The Horton Bay General Store is a commercial building located at 05115 Boyne City Road in Horton Bay, Michigan. It was listed in the National Register of Historic Places in 1991. The store is mentioned in two of Ernest Hemingway's short stories, "Up in Michigan" and "The Last Good Country."

==History==
In 1870, Horton Bay's founder Samuel Horton established a homestead at this site. In 1876, Alonzo J. Stroud and William H. Ohle set up a sawmill near here and were soon employing up to 30 workers. With the influx of workers, Horton Bay quickly grew into a small community, and the need for a general store and other services soon became apparent. William H. Ohle withdrew from the sawmill business and concentrated on real estate and construction in the new community. Tradition has it that Ohle supervised the construction of the Horton Bay General Store, as well as many other early buildings in the community (including the next-door boardinghouse, now the Red Fox Inn. The General Store was likely built in 1876 or 1877.

The store was constructed as a typical late nineteenth-century general store. The entire first floor carried a general stock of groceries, hardware, clothing, and other products, while the second floor served as living quarters for the proprietor. In 1879, the first post office for Horton Bay was located in the store.
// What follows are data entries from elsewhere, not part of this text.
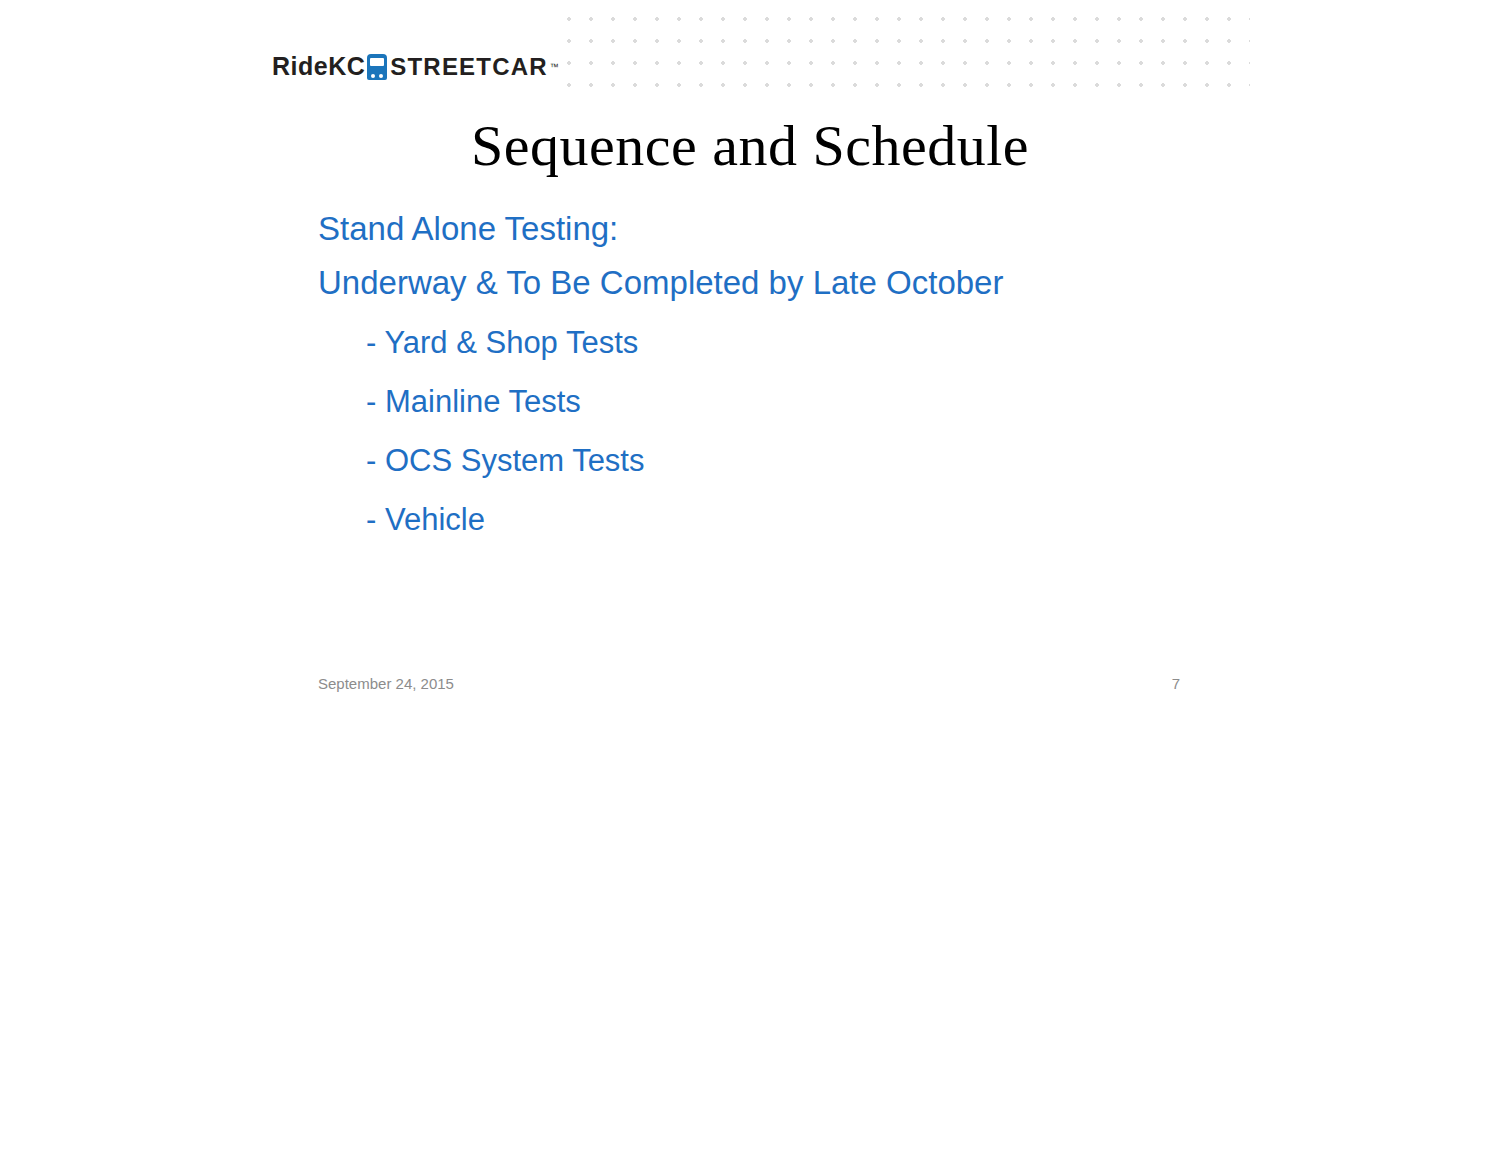Ride KC STREETCAR™
Sequence and Schedule
Stand Alone Testing:
Underway & To Be Completed by Late October
- Yard & Shop Tests
- Mainline Tests
- OCS System Tests
- Vehicle
September 24, 2015
7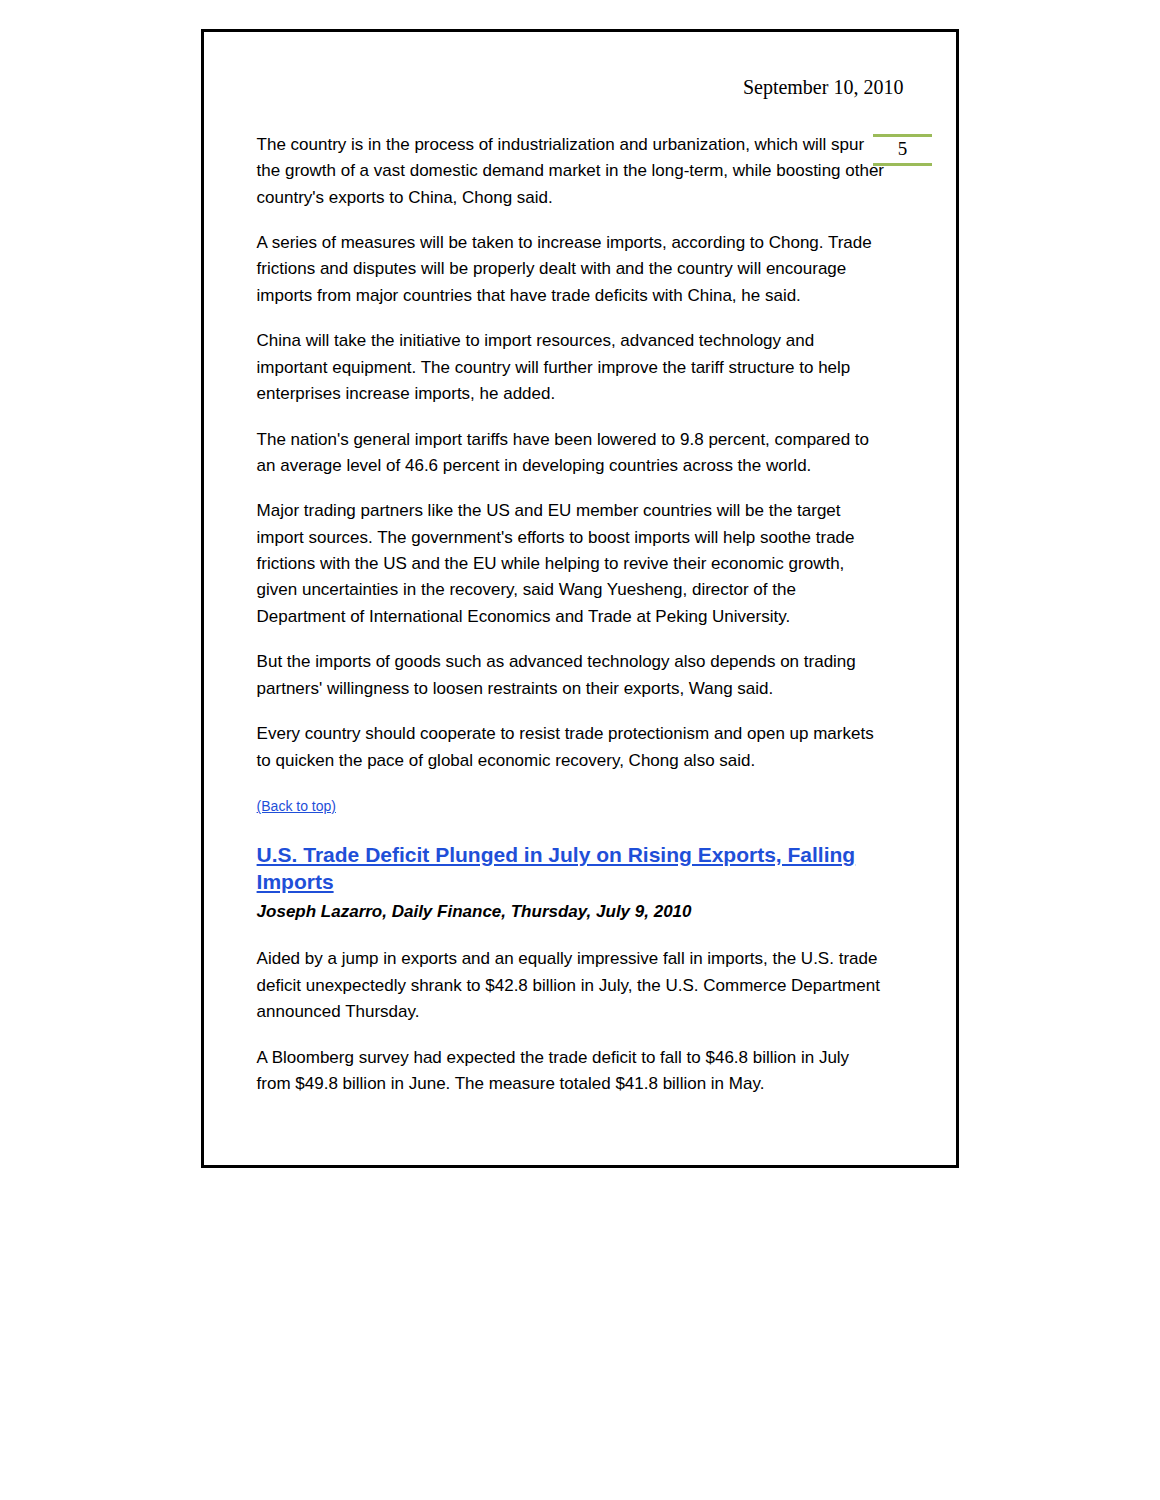September 10, 2010
5
The country is in the process of industrialization and urbanization, which will spur the growth of a vast domestic demand market in the long-term, while boosting other country's exports to China, Chong said.
A series of measures will be taken to increase imports, according to Chong. Trade frictions and disputes will be properly dealt with and the country will encourage imports from major countries that have trade deficits with China, he said.
China will take the initiative to import resources, advanced technology and important equipment. The country will further improve the tariff structure to help enterprises increase imports, he added.
The nation's general import tariffs have been lowered to 9.8 percent, compared to an average level of 46.6 percent in developing countries across the world.
Major trading partners like the US and EU member countries will be the target import sources. The government's efforts to boost imports will help soothe trade frictions with the US and the EU while helping to revive their economic growth, given uncertainties in the recovery, said Wang Yuesheng, director of the Department of International Economics and Trade at Peking University.
But the imports of goods such as advanced technology also depends on trading partners' willingness to loosen restraints on their exports, Wang said.
Every country should cooperate to resist trade protectionism and open up markets to quicken the pace of global economic recovery, Chong also said.
(Back to top)
U.S. Trade Deficit Plunged in July on Rising Exports, Falling Imports
Joseph Lazarro, Daily Finance, Thursday, July 9, 2010
Aided by a jump in exports and an equally impressive fall in imports, the U.S. trade deficit unexpectedly shrank to $42.8 billion in July, the U.S. Commerce Department announced Thursday.
A Bloomberg survey had expected the trade deficit to fall to $46.8 billion in July from $49.8 billion in June. The measure totaled $41.8 billion in May.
The store has operated more or less continuously since its construction. Alonzo Stroud owned the store from 1890 - 1894. He sold it to his clerk Conrad Schneider, who operated it for over ten years until selling it to Merton Fox in 1904. During the Great Depression, Ben and Margaret Belnap owned the store, and in 1972, Harriet Housel and her parents, George and Betty, took over ownership. Claudia and Chip Lorenger purchased the store in the early 2000s, and own it until 2021 when purchased by Molly McCoy and Greg Cummings, Jr.

==Description==
The Horton Bay General Store is a rectangular gable-front two-story frame Late Victorian commercial building, clad in clapboard, on a fieldstone foundation. It has a symmetrical, falsefront facade with an upper cornice containing a central triangular pediment. The storefront contains a centrally located, recessed doorway flanked by display windows. A storefront cornice with supporting bracketry is located at the point where the porch roof meets the facade.

On the interior, the first story contains much of the original store interior finish, including a board ceiling, the original floor, some of the shelving units, and one sales counter. Several carbide and kerosene lamps are still in their locations. On the second floor, the living quarters have been extensively modernized.